In the wake of soaring mortgage costs, some Canadian home sellers are grappling with an unexpected challenge – a dearth of interested buyers. Benjamin Tal, deputy chief economist at CIBC World Markets, has characterized the current state of Canada's housing market as undergoing "a very healthy correction," with supply outstripping demand, creating a market that's seemingly favorable to buyers, yet paradoxically lacking interested parties.


Tal, in a recent television interview with BNN Bloomberg, emphasized the magnitude of the challenges facing Canada's housing market, stating that it is undergoing its "biggest test" since the 1991 recession.
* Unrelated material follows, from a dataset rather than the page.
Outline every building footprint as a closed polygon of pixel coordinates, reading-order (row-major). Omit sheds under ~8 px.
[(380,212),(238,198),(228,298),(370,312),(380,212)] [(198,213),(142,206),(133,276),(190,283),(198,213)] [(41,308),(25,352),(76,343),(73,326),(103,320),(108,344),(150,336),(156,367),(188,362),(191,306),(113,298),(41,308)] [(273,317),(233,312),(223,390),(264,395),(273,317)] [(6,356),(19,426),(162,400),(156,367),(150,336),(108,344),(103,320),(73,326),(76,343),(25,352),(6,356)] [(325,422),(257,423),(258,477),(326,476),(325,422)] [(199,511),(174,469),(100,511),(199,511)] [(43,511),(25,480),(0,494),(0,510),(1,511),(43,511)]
The crux of the issue lies in the juxtaposition of declining home sales and a simultaneous surge in property listings, creating what Tal aptly describes as "a buyers’ market with no buyers."


One factor that had previously sustained housing prices was the scarcity of listings, but this trend is now reversing. High-interest rates and additional costs are exerting pressure on homeowners, leading to an increase in listings and subsequently contributing to the shift in market dynamics.


According to Tal, the correction currently unfolding is a positive development. He pointed out that during the COVID-19 pandemic, housing prices surged by a staggering 45 percent, and what is currently observed is a "very healthy correction."


Looking ahead to 2024, James Laird, co-CEO of Ratehub.ca and president of CanWise mortgage lender, anticipates a modest increase in home prices. Laird cites strong immigration numbers and an expected decline in interest rates as key factors influencing this projection. The federal government's target of welcoming 485,000 newcomers in 2024 is expected to further stimulate housing demand.


However, the condominium market is taking the brunt of the current slowdown. Tal emphasized that investors are rapidly pulling out of the condo space, even as construction continues based on past demand levels. This misalignment between supply and demand is a recipe for a slowdown, especially in the condo sector.


Despite the current challenges, Tal issued a cautionary note about the potential long-term repercussions. The slowdown, if prolonged, could dissuade new construction projects, exacerbating Canada's housing supply shortage. This, in turn, could drive prices up again when demand returns in the future. Tal highlighted the risk, stating, "Two years from now when interest rates are lower and demand is there … the supply of new units will not be there," underscoring the cyclical nature of the housing market.


In conclusion, Canada's housing market is navigating uncharted waters, facing a confluence of factors that are reshaping its landscape. While the current scenario may seem bleak for sellers, economists like Tal suggest that the correction is a necessary step towards a more sustainable and balanced housing market in the long run.